→ **WORK TO BE COMPLETED**: Could you render the data from the line with "## Choicest Commentary" to the line with "Apostle, therefore, spoke", both included, as a JSON list of strings, one per line and with blank lines left out?

START DATA SUPPLIED

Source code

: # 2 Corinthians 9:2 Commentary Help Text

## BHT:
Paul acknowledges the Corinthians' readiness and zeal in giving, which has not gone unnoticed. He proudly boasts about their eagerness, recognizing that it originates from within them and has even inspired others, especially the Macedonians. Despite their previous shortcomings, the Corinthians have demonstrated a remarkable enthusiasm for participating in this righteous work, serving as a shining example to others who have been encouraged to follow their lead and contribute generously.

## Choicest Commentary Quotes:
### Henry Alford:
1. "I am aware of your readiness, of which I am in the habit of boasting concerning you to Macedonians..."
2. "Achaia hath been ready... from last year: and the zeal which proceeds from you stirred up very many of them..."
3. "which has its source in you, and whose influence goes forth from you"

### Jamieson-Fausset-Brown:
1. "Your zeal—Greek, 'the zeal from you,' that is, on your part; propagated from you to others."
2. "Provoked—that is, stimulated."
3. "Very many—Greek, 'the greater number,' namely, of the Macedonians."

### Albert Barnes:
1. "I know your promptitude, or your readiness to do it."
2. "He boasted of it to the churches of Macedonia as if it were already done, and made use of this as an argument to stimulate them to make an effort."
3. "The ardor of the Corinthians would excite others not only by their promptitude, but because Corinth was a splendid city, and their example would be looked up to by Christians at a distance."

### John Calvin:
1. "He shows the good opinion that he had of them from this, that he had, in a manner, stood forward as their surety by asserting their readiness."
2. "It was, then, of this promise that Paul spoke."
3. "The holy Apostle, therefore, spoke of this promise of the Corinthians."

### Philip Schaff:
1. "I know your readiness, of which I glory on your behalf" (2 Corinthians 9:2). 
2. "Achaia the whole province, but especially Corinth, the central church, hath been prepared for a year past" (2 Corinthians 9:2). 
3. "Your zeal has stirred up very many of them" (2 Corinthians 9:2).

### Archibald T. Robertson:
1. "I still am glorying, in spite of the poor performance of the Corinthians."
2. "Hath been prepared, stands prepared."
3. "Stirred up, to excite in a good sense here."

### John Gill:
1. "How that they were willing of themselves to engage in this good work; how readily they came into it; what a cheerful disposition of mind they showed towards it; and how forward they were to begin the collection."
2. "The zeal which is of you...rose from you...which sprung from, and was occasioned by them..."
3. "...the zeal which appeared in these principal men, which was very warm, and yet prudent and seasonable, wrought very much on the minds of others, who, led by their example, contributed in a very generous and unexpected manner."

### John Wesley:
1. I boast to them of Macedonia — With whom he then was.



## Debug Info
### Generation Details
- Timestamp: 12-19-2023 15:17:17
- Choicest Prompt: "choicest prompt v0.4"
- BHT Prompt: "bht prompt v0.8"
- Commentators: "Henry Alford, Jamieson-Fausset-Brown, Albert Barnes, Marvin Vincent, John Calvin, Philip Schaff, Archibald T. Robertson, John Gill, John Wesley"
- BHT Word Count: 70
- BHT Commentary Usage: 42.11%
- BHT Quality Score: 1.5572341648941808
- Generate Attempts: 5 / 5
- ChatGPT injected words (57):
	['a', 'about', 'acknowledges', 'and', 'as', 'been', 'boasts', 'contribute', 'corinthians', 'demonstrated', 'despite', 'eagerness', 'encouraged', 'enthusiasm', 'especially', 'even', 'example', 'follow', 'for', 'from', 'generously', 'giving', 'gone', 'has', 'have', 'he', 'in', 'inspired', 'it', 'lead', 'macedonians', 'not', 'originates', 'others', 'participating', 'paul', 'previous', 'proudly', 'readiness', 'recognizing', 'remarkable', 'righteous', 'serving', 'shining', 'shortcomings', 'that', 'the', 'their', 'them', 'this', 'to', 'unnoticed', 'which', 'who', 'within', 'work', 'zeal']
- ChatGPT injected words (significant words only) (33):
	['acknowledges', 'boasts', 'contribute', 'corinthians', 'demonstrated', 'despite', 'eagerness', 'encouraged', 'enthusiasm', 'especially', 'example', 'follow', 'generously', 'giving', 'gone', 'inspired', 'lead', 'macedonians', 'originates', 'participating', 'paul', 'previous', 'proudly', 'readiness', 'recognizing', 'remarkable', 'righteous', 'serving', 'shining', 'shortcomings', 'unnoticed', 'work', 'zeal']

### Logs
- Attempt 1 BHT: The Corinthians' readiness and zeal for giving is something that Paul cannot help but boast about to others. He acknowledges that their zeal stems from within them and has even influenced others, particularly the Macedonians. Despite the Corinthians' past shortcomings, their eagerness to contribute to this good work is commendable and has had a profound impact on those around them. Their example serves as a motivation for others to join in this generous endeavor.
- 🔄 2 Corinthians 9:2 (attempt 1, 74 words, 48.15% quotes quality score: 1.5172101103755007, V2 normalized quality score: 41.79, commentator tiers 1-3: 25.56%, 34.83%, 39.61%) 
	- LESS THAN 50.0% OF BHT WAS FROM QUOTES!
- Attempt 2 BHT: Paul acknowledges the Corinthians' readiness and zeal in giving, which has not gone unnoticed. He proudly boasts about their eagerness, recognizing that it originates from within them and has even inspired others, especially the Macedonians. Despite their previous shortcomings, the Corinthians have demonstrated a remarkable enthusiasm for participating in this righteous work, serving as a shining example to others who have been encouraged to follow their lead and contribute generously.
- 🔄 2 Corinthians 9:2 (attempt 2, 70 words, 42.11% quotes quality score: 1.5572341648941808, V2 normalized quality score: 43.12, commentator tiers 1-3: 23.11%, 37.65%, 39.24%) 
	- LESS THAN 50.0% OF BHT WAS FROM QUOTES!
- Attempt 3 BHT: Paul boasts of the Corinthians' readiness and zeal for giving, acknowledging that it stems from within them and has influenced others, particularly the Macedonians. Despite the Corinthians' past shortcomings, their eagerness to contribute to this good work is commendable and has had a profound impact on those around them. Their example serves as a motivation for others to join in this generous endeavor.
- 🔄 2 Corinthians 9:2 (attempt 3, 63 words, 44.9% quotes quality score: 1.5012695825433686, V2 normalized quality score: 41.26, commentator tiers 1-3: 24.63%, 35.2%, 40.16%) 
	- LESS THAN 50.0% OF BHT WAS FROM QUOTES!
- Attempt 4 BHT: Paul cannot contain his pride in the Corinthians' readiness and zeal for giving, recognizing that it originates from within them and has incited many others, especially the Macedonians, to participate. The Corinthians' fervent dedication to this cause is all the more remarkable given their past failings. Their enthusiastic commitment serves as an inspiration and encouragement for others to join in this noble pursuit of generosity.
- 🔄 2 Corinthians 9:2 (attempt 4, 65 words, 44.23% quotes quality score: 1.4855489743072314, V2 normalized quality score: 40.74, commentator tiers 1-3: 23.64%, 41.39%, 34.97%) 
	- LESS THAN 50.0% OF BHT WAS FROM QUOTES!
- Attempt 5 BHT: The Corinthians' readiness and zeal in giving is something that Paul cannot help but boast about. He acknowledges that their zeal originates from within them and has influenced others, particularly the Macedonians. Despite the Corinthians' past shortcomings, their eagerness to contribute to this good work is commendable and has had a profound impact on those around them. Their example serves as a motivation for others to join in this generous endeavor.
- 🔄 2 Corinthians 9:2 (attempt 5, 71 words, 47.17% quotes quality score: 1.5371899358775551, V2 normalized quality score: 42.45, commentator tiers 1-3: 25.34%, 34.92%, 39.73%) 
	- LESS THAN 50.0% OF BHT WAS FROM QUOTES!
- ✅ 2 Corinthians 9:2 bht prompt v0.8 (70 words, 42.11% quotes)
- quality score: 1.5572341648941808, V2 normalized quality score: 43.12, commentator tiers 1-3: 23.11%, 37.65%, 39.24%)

END DATA SUPPLIED
START DATA SUPPLIED

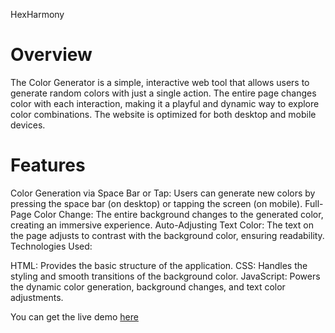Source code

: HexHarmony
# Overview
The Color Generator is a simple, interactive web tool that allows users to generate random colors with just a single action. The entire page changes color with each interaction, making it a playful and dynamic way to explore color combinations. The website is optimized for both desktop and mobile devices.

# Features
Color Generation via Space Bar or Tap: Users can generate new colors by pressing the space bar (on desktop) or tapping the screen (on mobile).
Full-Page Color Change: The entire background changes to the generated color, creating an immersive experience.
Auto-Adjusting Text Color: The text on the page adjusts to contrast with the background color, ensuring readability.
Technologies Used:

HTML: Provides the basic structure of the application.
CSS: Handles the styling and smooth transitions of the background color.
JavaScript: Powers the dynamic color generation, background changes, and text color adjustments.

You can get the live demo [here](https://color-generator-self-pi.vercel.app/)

END DATA SUPPLIED

→ **ANSWER TO THIS PROBLEM**:
[
  "## Choicest Commentary Quotes:",
  "### Henry Alford:",
  "1. \"I am aware of your readiness, of which I am in the habit of boasting concerning you to Macedonians...\"",
  "2. \"Achaia hath been ready... from last year: and the zeal which proceeds from you stirred up very many of them...\"",
  "3. \"which has its source in you, and whose influence goes forth from you\"",
  "### Jamieson-Fausset-Brown:",
  "1. \"Your zeal—Greek, 'the zeal from you,' that is, on your part; propagated from you to others.\"",
  "2. \"Provoked—that is, stimulated.\"",
  "3. \"Very many—Greek, 'the greater number,' namely, of the Macedonians.\"",
  "### Albert Barnes:",
  "1. \"I know your promptitude, or your readiness to do it.\"",
  "2. \"He boasted of it to the churches of Macedonia as if it were already done, and made use of this as an argument to stimulate them to make an effort.\"",
  "3. \"The ardor of the Corinthians would excite others not only by their promptitude, but because Corinth was a splendid city, and their example would be looked up to by Christians at a distance.\"",
  "### John Calvin:",
  "1. \"He shows the good opinion that he had of them from this, that he had, in a manner, stood forward as their surety by asserting their readiness.\"",
  "2. \"It was, then, of this promise that Paul spoke.\"",
  "3. \"The holy Apostle, therefore, spoke of this promise of the Corinthians.\""
]